Тем временем ожесточение воздушных боев нарастало. Историки отмечают боевую работу полка в этот период:
«В те дни особенно проявили себя летчики 16 и 34 иап, старейших полков в ВВС Московского военного округа, укомплектованных хорошо подготовленным летным составом (молода была советская авиация, полки, сформированные в 1938 г., уже «старейшие». – В. У.).
Отважно действовал личный состав 34-го истребительного авиационного полка <…>. Выполняя задачи по прикрытию войск Западного фронта, железнодорожных перевозок и отражению налетов вражеской авиации на Москву, летчикам приходилось совершать по 5–6 боевых вылетов в день. Нередко воздушные бои не прекращались в течение всего светлого времени суток и при плохих метеорологических условиях».
О пяти-шести боевых вылетах в день летчиков 34-го полка пишет в своей монографии «Авиация в битве под Москвой» доктор исторических наук, профессор, в прошлом опытный летчик, участник этой битвы А. Г. Федоров. По словам другого участника воздушных боев под Москвой, летчика Николая Дудника: «Летом и осенью доходило до шести-семи боевых вылетов в день – это очень тяжело, практически предел».
Вспоминая осень 1941 г., когда летчикам ПВО пришлось не только отражать ночные и дневные налеты на Москву, но выполнять также задачи фронтовой авиации, Урвачев писал: «6–8 вылетов на задание стало для нас нормой. <…> Бывали моменты, когда в полку оставалось с десяток исправных самолетов и столько же летчиков и приходилось в день делать по 7–9 боевых вылетов».

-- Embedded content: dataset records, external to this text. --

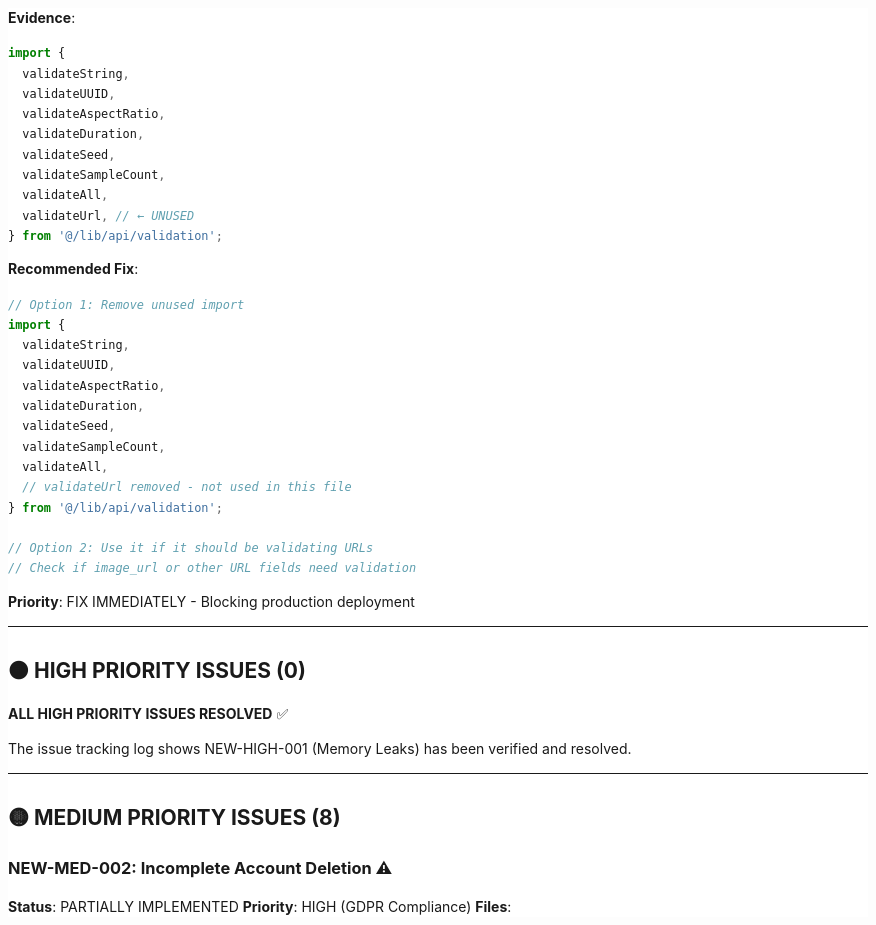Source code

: **Evidence**:

```typescript
import {
  validateString,
  validateUUID,
  validateAspectRatio,
  validateDuration,
  validateSeed,
  validateSampleCount,
  validateAll,
  validateUrl, // ← UNUSED
} from '@/lib/api/validation';
```

**Recommended Fix**:

```typescript
// Option 1: Remove unused import
import {
  validateString,
  validateUUID,
  validateAspectRatio,
  validateDuration,
  validateSeed,
  validateSampleCount,
  validateAll,
  // validateUrl removed - not used in this file
} from '@/lib/api/validation';

// Option 2: Use it if it should be validating URLs
// Check if image_url or other URL fields need validation
```

**Priority**: FIX IMMEDIATELY - Blocking production deployment

---

## 🟠 HIGH PRIORITY ISSUES (0)

**ALL HIGH PRIORITY ISSUES RESOLVED** ✅

The issue tracking log shows NEW-HIGH-001 (Memory Leaks) has been verified and resolved.

---

## 🟡 MEDIUM PRIORITY ISSUES (8)

### NEW-MED-002: Incomplete Account Deletion ⚠️

**Status**: PARTIALLY IMPLEMENTED
**Priority**: HIGH (GDPR Compliance)
**Files**:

Ставить под сомнение эти свидетельства нет оснований. Но в летной книжке Георгия Урвачева нет записей о таком количестве боевых вылетов за день, хотя он, а также Сергей Платов и Виктор Коробов совершили их больше всех в полку, соответственно 472, 433 и 525. Несовпадение максимального количества боевых вылетов за день, отмечаемых в летной книжке и свидетельствах летчиков, можно объяснить уже сказанным о том, что официальные документы не всегда адекватны реальной жизни.
Возможно, сказалось и то, что писал Урвачев о воздушных боях в один из дней октября: «Бои шли весь день, и летчики, выйдя из боя, спешили заправиться, пополнить боезапас, снова взлетали в бой. <…> Сейчас трудно сказать, сколько мы сделали в тот день вылетов». То есть в условиях непрерывных боев, постоянной смертельной опасности, безмерного физического и психологического напряжения в течение всего дня летчики не могли объективно определить количество вылетов и меньше всего задумывались об этом в такой обстановке.
Однако обращает на себя внимание то, что в соответствии с летной книжкой летчик Урвачев за время войны четырнадцать раз совершал по четыре боевых вылета в день и ни разу больше – просто норматив какой-то. Можно предположить, что количество боевых вылетов официально было ограничено четырьмя в день и, если летчик выполнял их больше, в летной книжке записывались только четыре вылета, а остальные переносились на другие дни. Так было во время Корейской войны, когда командование ВВС Советской армии, отмечая значительный выход из строя летного состава из-за большого напряжения в боевой работе, запретило летчикам выполнять более двух боевых вылетов в день.